If you are a survivor and want to share your story, please, please keep doing so. Share your story loudly, so that all will hear. Fight back, and fight on. If you can’t share your story, that is okay. We see you and will keep fighting for you. Make room for POC and LGBTQIA to share their pain and stories too, every time. Give everyone a chance to have the floor. We have no chance unless we fight this together. (I’m looking at you, cis white feminists.)

The bullshit I’ve been battling internally for years seems to finally be coming to a head, so fuck it. I’m going to write whatever the fuck I want. If I want to sing and dance and act, you better believe you’re gonna see this tall, charming Midwestern brunette on some stage or screen somewhere, winning hearts and slaying misogyny. I’m going to get my ass on SNL one way or another and write some weird alien friendship sketches with Kyle Mooney.

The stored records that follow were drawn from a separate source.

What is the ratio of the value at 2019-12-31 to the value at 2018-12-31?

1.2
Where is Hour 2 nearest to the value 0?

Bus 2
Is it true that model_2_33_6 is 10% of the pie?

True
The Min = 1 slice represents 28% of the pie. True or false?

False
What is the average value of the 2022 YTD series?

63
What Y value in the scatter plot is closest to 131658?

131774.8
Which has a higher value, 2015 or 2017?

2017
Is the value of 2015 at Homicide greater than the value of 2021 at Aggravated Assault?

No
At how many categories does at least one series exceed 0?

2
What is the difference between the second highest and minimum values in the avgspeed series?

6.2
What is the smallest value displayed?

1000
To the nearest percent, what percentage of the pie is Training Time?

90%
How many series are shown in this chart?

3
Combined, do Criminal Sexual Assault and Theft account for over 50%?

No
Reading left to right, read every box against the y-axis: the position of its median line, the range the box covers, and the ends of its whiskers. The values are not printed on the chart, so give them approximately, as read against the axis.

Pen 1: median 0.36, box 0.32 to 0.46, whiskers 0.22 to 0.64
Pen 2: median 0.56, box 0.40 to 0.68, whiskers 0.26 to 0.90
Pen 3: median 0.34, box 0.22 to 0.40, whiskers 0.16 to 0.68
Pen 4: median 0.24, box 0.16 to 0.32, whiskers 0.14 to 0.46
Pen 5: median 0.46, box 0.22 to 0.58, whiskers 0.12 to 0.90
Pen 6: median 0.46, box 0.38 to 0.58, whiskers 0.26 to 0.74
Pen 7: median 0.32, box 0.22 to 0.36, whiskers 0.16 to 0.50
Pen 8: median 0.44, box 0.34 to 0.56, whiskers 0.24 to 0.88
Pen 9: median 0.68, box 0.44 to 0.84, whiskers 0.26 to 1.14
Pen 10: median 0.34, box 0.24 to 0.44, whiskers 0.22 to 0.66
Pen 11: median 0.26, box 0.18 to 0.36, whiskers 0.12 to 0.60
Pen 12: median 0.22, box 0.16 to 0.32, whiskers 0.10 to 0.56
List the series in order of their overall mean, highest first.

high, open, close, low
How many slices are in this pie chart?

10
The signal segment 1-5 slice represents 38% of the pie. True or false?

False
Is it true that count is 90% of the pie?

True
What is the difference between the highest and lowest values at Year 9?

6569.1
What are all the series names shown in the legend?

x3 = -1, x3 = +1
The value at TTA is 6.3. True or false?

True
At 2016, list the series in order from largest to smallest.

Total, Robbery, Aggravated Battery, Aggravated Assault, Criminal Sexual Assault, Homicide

I’m going to learn to tapdance and tango, and I’m going to make people laugh. Most importantly, I’m going to do whatever I want to do, no matter who is angry to see me happy and successful.

So, yes, #MeToo. I’ve been sexually harassed and assaulted multiple times, by multiple men, seeking multiple instances of approval, gratification, and power. But I am more than my rape and abuse, and I am bigger than the confines of bullshit I’ve been trapped under for years. And you better believe that with every inch of success I gain, I will do everything I can to help out my fellow survivors and give them more of a voice and finally stomp out the acceptance of abuse that has run rampant for centuries.

My success and glory is for me, and me alone. You don’t own any part of me.